Making prison work better

The number of offenders in Irish prisons has increased sharply in recent years, even though the crime rate has fallen, down 13 per cent since 2008. By 2011,the prison population had risen by one third in four years. And, as the average annual cost of each prison place is estimated at €65,359, both the cost of detention and the effectiveness of the prison system, either in deterring crime or in rehabilitating offenders, has been questioned.The Oireachtas Committee on Justice in its report on penal reform now favours a radical change of approach. It has asked the Government to commit to a one third reduction in prison numbers over the next ten years.That will save money and - if the committee's recommendations are fully implemented - should result both in a better prison service, and a safer society. While past decades have seen a succession of reports on various aspects of prison and penal reform, little fundamental change has occurred in this area.

Can this report make a difference? The Oireachtas committee clearly thinks so. Its recommendations reflect cross-party support on crime policy, which all too often in the past has been politicised for party advantage. The committee's blueprint for change is based on reforms that have worked elsewhere, in Finland. And there is no reason to believe the Finnish model cannot work here, if rigorously followed.

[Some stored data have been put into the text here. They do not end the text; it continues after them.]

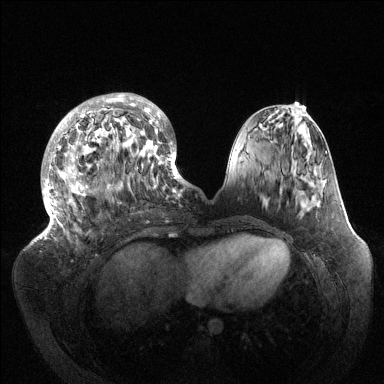
Breast MRI (dynamic contrast-enhanced), one axial slice. Position 50 of 144 along the scan axis. Dynamic contrast-enhanced series, time point 2 of 6 at this slice position (early post-contrast). 1.5 T. TE 1.5 ms, TR 4.6 ms. 1.2 mm slice thickness. 384 × 384 image matrix, field of view 420 × 420 mm. Female patient.
Annotated regions visible in this slice (semi-automatic segmentation, software-assisted and operator-edited):
- enhancing-tissue mask used for the functional tumour volume (all voxels passing the contrast-enhancement thresholds inside the analysis volume; usually the tumour): bounding box <41,93,189,239> (left, top, right, bottom; pixels)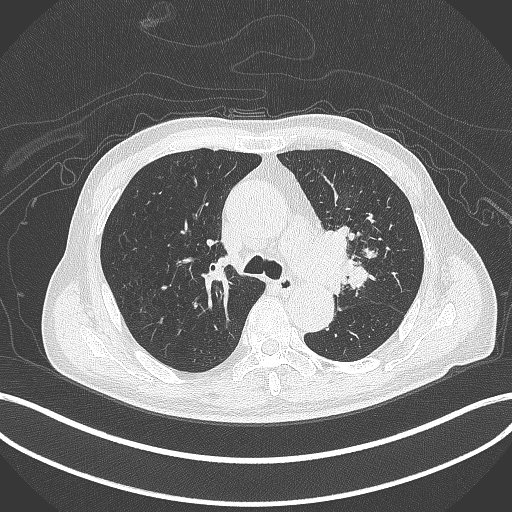
Chest CT, one axial slice. Slice 288 of 417 in the series (ordered by position). 120 kVp. Lung window (W 1500 / L -600 HU). 512 × 512 image matrix, field of view 400 × 400 mm. Male patient, age 77 years. Case-level facts recorded for this patient, not image findings: clinical TNM (as recorded): T3 N1 M0.
Outlined on this slice (bounding box drawn by a radiologist):
- lung tumour (recorded histology: adenocarcinoma): bounding box (x1, y1, x2, y2) in pixels: (314, 224, 361, 291)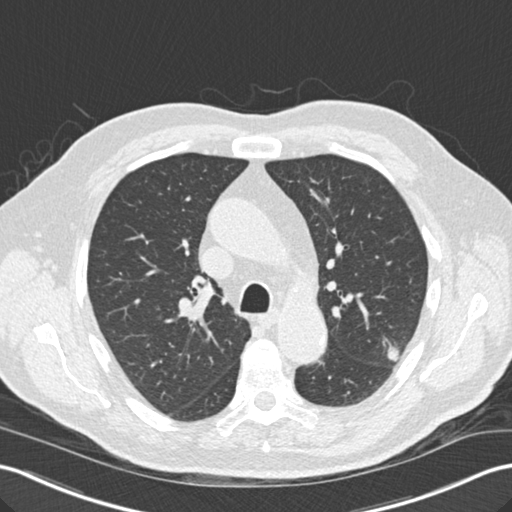
Low-dose screening chest CT, one axial slice; slice 102 of 157 in the series (ordered by position); 120 kVp; lung window (W 1500 / L -600 HU); 2 mm slice thickness; 512 × 512 image matrix, field of view 354 × 354 mm.
Annotated regions visible in this slice (outlined manually by an expert reader):
- lesion 1 (tumor, upper lobe of left lung): bounding box (x1, y1, x2, y2) in pixels: (383, 339, 399, 361)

The committee recommends that those receiving custodial sentences of less than six months for non-violent crimes should do community service, rather than serve time in jail. Finland adopted this approach in 2005, and it has proved effective in reducing its prison population. In Ireland, offenders sentenced to short terms in custody - six months or less - are likely be released after a couple of weeks, because of overcrowding in our prisons. In 2011, this would have included many of the 7000 people who were committed to prison for the non-payment of fines. Sentences passed are not fully served by some, while overcrowding has made it more difficult for the prison service to engage in rehabilitation work with prisoners in order to reduce their risk of re-offending. Finland's success in reducing prison numbers, however, has relied heavily on community work serving as a real alternative to a custodial sentence. And since 2005, its prison population has fallen by a quarter.

There is need to strike a better balance between crime, punishment and the rehabilitation of offenders to ensure they do not become repeat offenders. This report points the way. Minister for Justice Alan Shatter has already set up a working group to carry out a strategic review of penal policy. Clearly the political will for penal reform exists. As the Irish Penal Reform Trust has noted the report offers a "once in a lifetime opportunity for real and lasting change". It should be taken.